Lisant Surveiller et punir je me demande comment se servir, dans le cadre d’une histoire de la littérature, de la conception foucaldienne du passage, au tournant du XIXème siècle, d’une société punitive à une société disciplinaire et sa microphysique du pouvoir. Il se caractérise, écrit Foucault, par l’assomption d’un complexe de pouvoir-savoir qui circonscrit, en lieu et place du corps (souffrant des suppliciés) un nouvel objet sur lequel avoir désormais prise : « l’âme », ses potentialités et ses déviances. Les nouveaux dispositifs espistémologiques que sont l’expertise psychiatrique ou la criminologie alors, « sous prétexte d’expliquer un acte, sont des manières de qualifier un individu » (p. 25) et d’en normaliser la singularité.
Et « l’homme » tel qu’il s’offre à l’étude des sciences humaines – il retrouve là une thèse des Mots et les Choses – serait une invention récente. Un point cependant n’est pas clair – savoir si les dispositifs disciplinaires ne sont que des symptômes ou bien plutôt les causes de cette reconfiguration épistémique – de même qu’on pourrait se demander si les Lettres, comme le disent les marxistes, ne sont qu’un symptôme de leur temps – ou à l’inverse si elles en déterminent l’imaginaire. Les deux sans doute – ou la question n’a pas de sens.
Quoiqu’il en soit, la littérature montre une mutation du même type : alors que le problème de l’épopée semblait être celui de la redéfinition du pouvoir légitime (Achille ou Agamemnon ? Ulysse ou Euryloque ? Antinoos ou Télémaque ?) en temps de crise – voir le fabuleux Penser sans concepts : fonction de l’épopée guerrière de Florence Goyet – c’est-à-dire l’identification nouvelle du corps du roi à son peuple (à l’exclusion, dans la violence, des prétendants) pour surmonter le chaos, le roman s’intéresse au contraire à penser l’écart entre l’âme de l’individu et le corps social qui lui fait face – la déviation, et parfois le scandale de l’individuation. Nourri à la sociologie, à la psychologie, aux sciences humaines, il essaierait quant à lui de comprendre (pour contenir le désordre dont elle est porteuse) la subjectivité et son extravagance. Oui le roman, cette formidable machine actionnée par un narrateur qui voit sans être vu, n’est-ce pas en quelque sorte l’observatoire de l’existant conçu comme déviation – un panoptique de papier ?
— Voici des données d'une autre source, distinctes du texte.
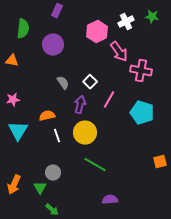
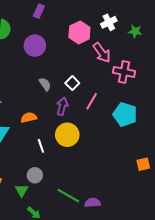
green star: (152, 17) -> (135, 31), moved
white line: (57, 136) -> (41, 146), moved
green line: (95, 165) -> (68, 196), moved

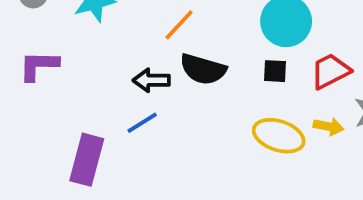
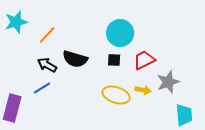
orange line: (179, 25) -> (47, 35), moved
black arrow: (151, 80) -> (47, 65), turned 30

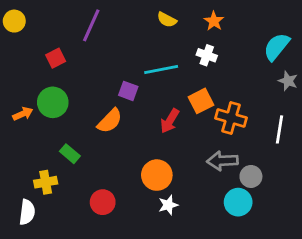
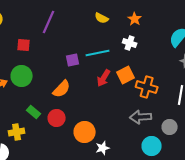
red square: (56, 58) -> (24, 45), turned 32
purple square: (128, 91) -> (73, 60), moved, turned -32
red arrow: (170, 121) -> (104, 78), moved
orange circle: (157, 175) -> (85, 132), moved
gray circle: (251, 176) -> (170, 127), moved
red circle: (103, 202) -> (57, 118), moved

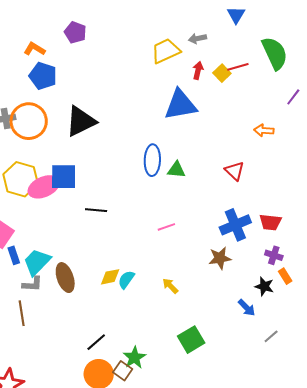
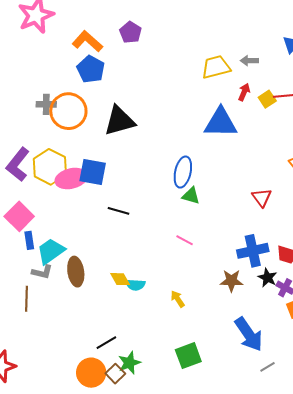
orange L-shape: (35, 49) -> (87, 41), size x1.4
green triangle: (176, 170) -> (191, 196), moved
pink line: (166, 227) -> (185, 240), turned 36
yellow diamond: (110, 277) -> (120, 279), turned 60
cyan semicircle: (126, 280) -> (135, 285), turned -132
black star: (264, 286) -> (267, 278), moved
blue arrow: (247, 308) -> (249, 334), size x1.8
black line: (96, 342) -> (106, 343), moved

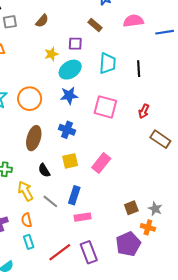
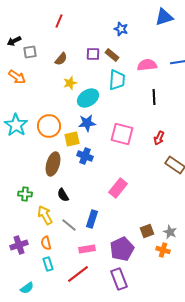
brown semicircle: (42, 21) -> (61, 59), moved
pink semicircle: (133, 21) -> (147, 65), moved
purple square: (75, 44) -> (93, 54), moved
cyan trapezoid: (107, 63) -> (117, 80), moved
yellow square: (70, 161) -> (72, 139), moved
pink rectangle: (83, 217) -> (87, 249), moved
purple pentagon: (128, 244) -> (122, 249), moved
purple rectangle: (89, 252) -> (119, 279), moved

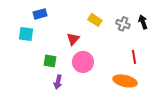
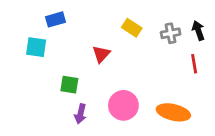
gray cross: (123, 24) -> (171, 33), turned -32
red line: (134, 57) -> (194, 64), moved
pink circle: (83, 62) -> (123, 105), moved

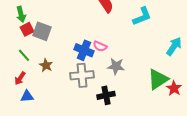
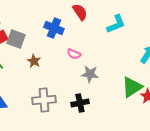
blue cross: (84, 50) -> (54, 28), moved
brown star: (46, 65) -> (34, 61), moved
gray cross: (82, 75) -> (44, 100), moved

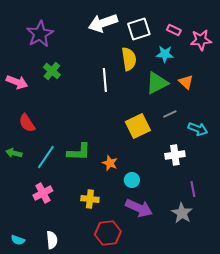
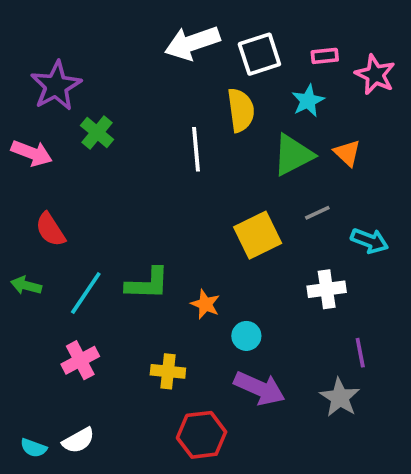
pink rectangle: (174, 30) -> (325, 56), turned -32
purple star: (40, 34) -> (56, 86), moved
pink star: (201, 40) -> (375, 75), turned 30
cyan star: (165, 54) -> (308, 101), turned -30
white semicircle: (52, 240) -> (78, 440), moved, turned 66

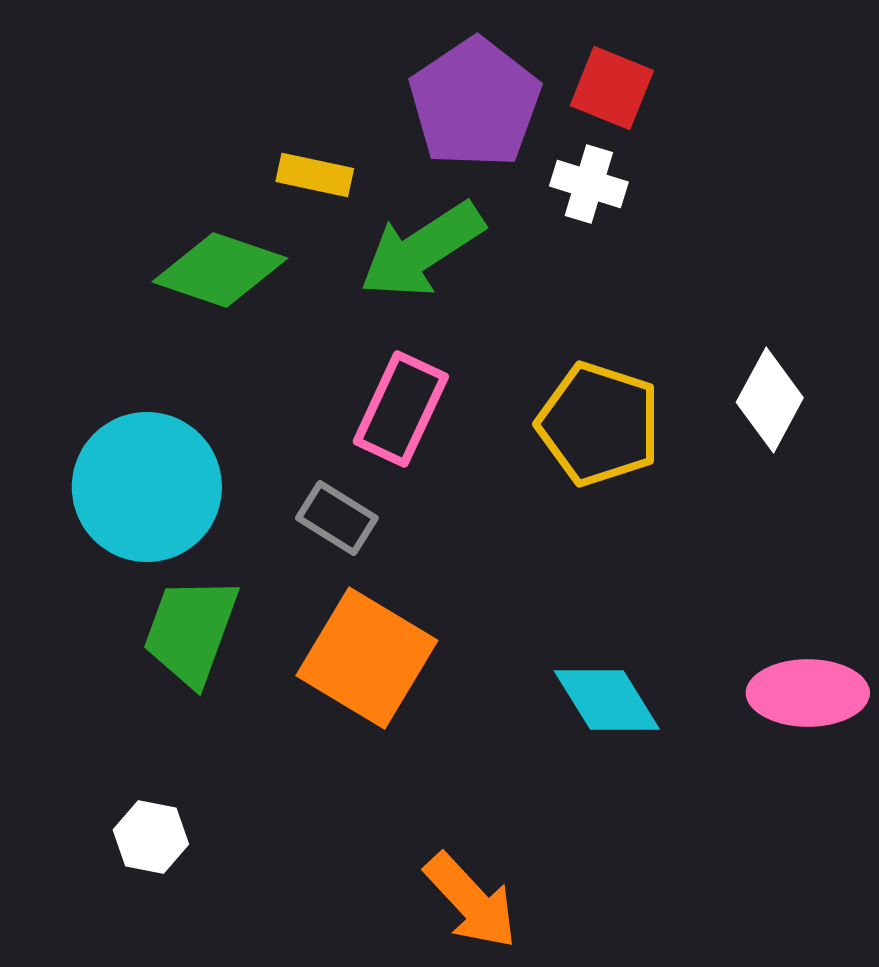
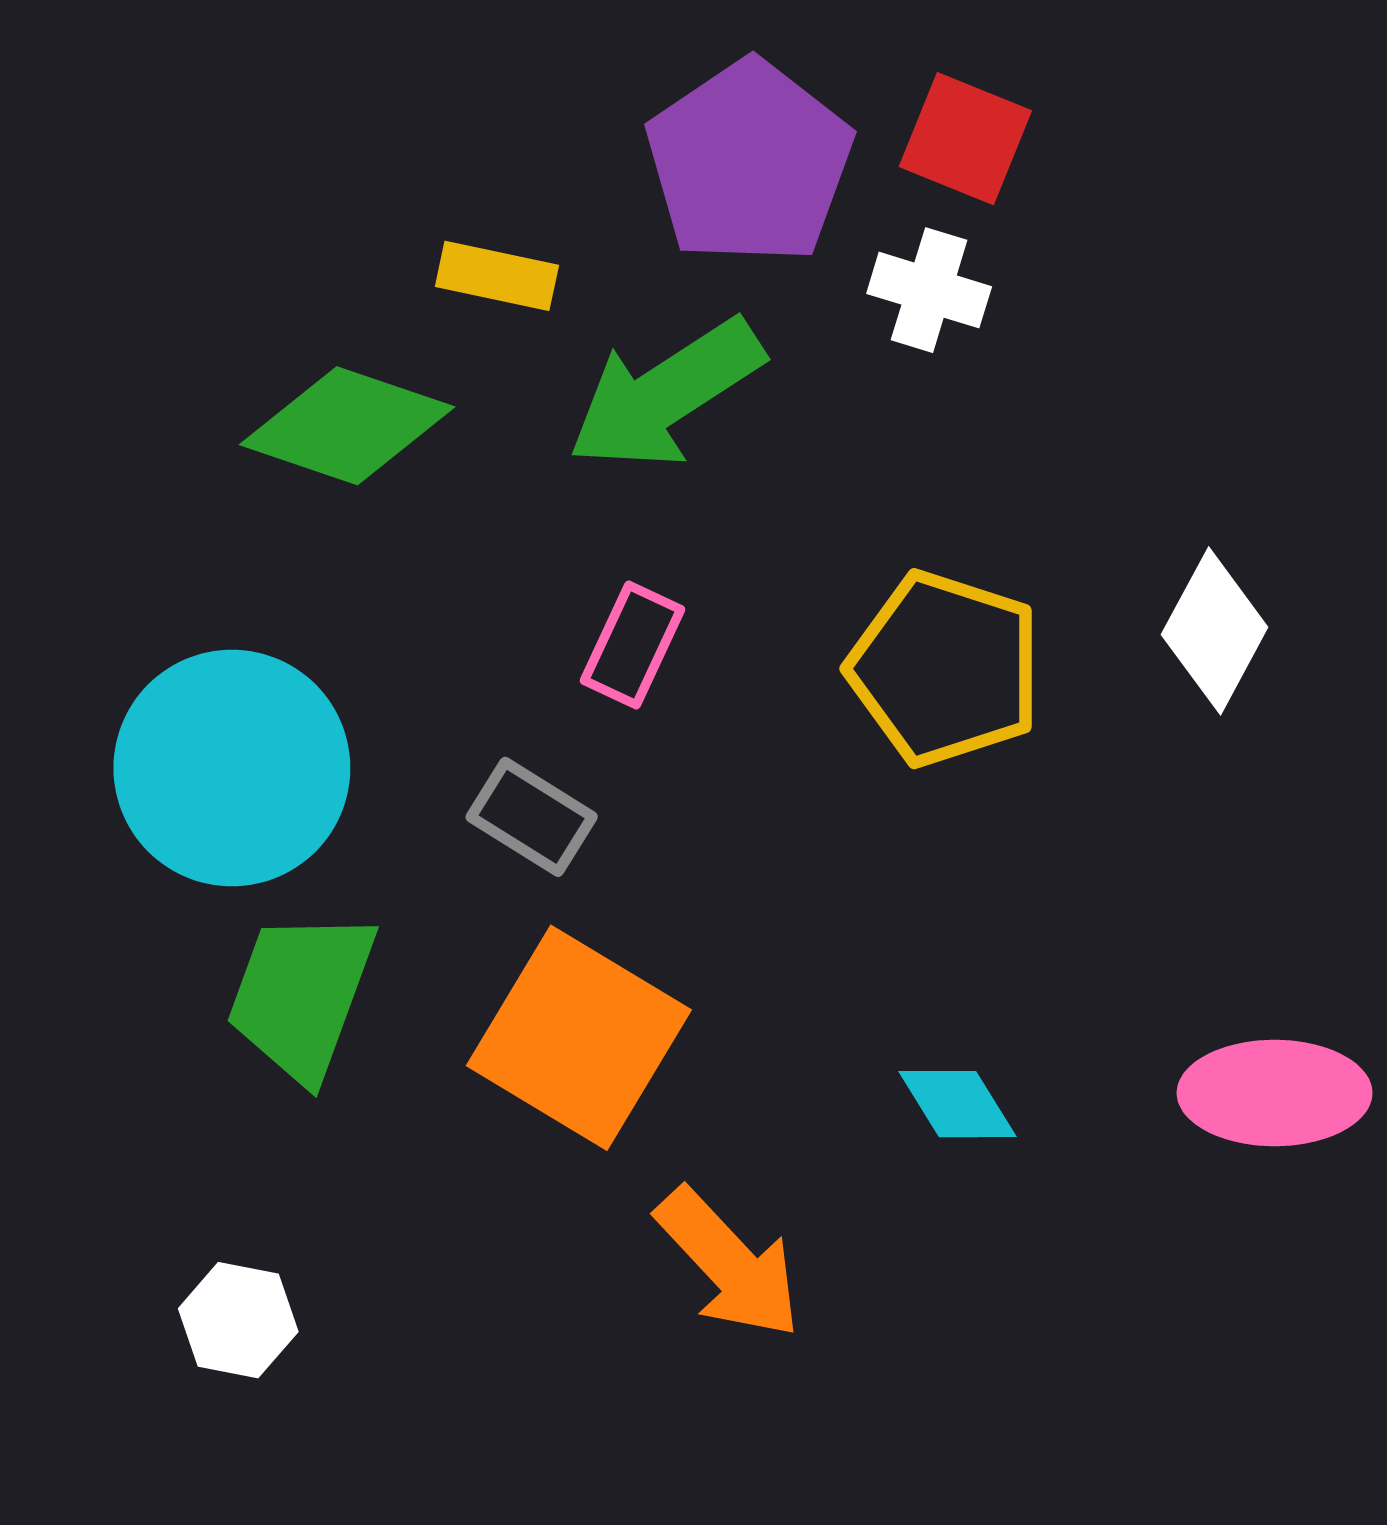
pink rectangle: (401, 409) -> (633, 645), size x0.7
cyan diamond: (607, 700) -> (957, 1104), size x0.7
orange arrow: (471, 901) -> (729, 1263), moved

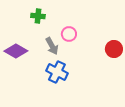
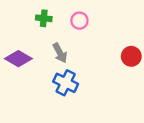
pink circle: (69, 34) -> (79, 21), moved

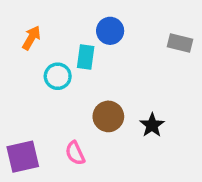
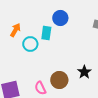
orange arrow: (31, 38) -> (15, 30), moved
brown circle: (108, 116) -> (59, 80), moved

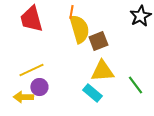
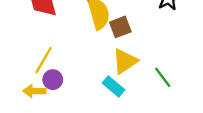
yellow line: (31, 70) -> (44, 60), turned -35
yellow triangle: (102, 71) -> (125, 61), turned -30

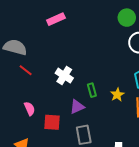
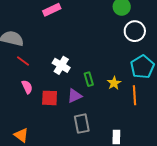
pink semicircle: (30, 109) -> (27, 87), moved
red square: (52, 122) -> (50, 98), moved

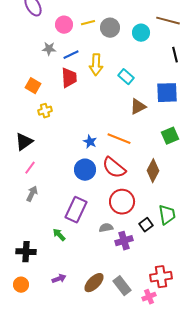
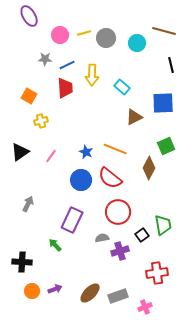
pink line: (30, 168) -> (51, 156), moved
brown diamond: (153, 171) -> (149, 168), moved
red cross: (161, 277) -> (157, 273), moved
orange circle: (21, 285) -> (32, 291), moved
gray rectangle: (122, 286) -> (118, 296), turned -72

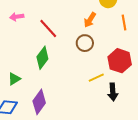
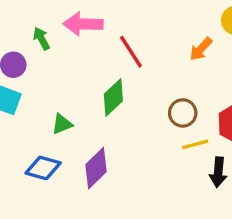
pink arrow: (17, 17) -> (83, 24), size x1.6
brown circle: (85, 43) -> (183, 113), moved

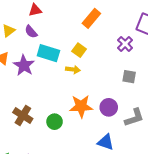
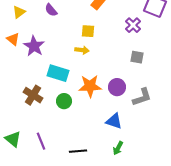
purple semicircle: (31, 32) -> (51, 10), moved
yellow square: (79, 50) -> (88, 31), turned -32
cyan rectangle: (48, 53) -> (58, 73), moved

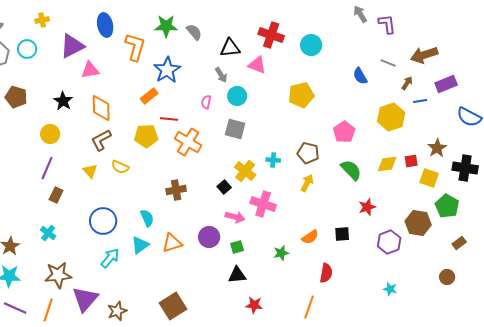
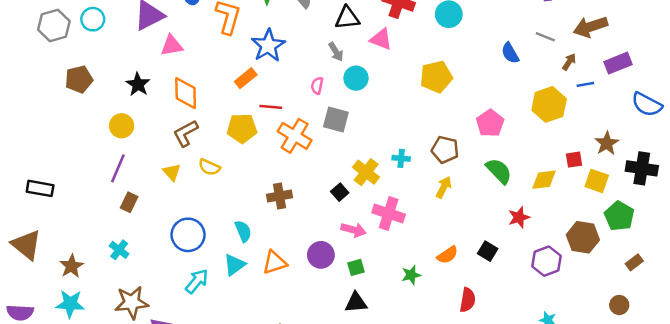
brown pentagon: (16, 97) -> (79, 79), turned -30
gray square: (235, 129) -> (336, 119), moved
yellow diamond: (387, 164) -> (544, 180), moved
black square: (342, 234) -> (488, 251), turned 35

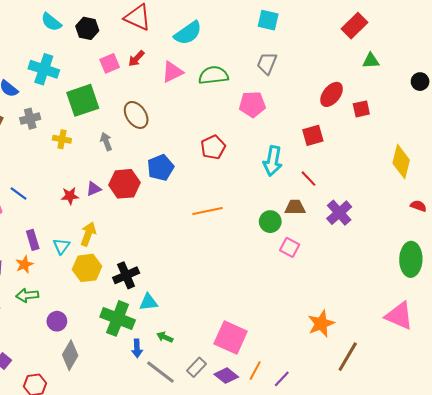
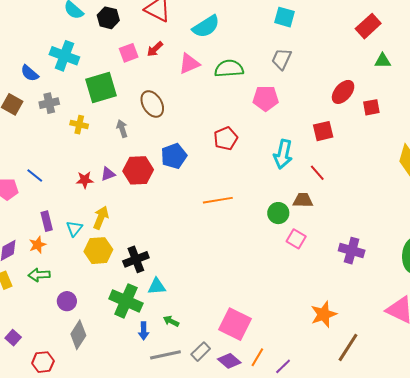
purple cross: (339, 213) -> (352, 251), moved, turned -35
gray line: (160, 372) -> (165, 355), turned -52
L’épopée archaïque opère comme récit du corps (et non de la psychè) dans l’espace (non dans le temps) : on y voit les déambulations de l’un, les aller-retours d’un autre, et les attributs psychologiques (le rusé, le coléreux) que l’on prête aux héros (non aux personnages), moins que d’indiquer comme dans le roman les symptômes d’un rapport psychologique au monde, décrivent un principe d’appréhension des corps dans l’espace. Un corps d’homme-rusé lui permet d’aller ici, un corps d’homme-coléreux bouge comme cela – ils se rencontrent, s’entrechoquent, produisent des clinamen. L’espace, donc, le temps n’étant qu’inessentiel : l’épopée ne construit pas d’intrigue, il n’y a pas de mesure du temps qui passe (on dit « dix ans » comme on dirait « cinq » ou « vingt », c’est sans conséquence : « longtemps » – les corps ont, pour la plupart, changé de place).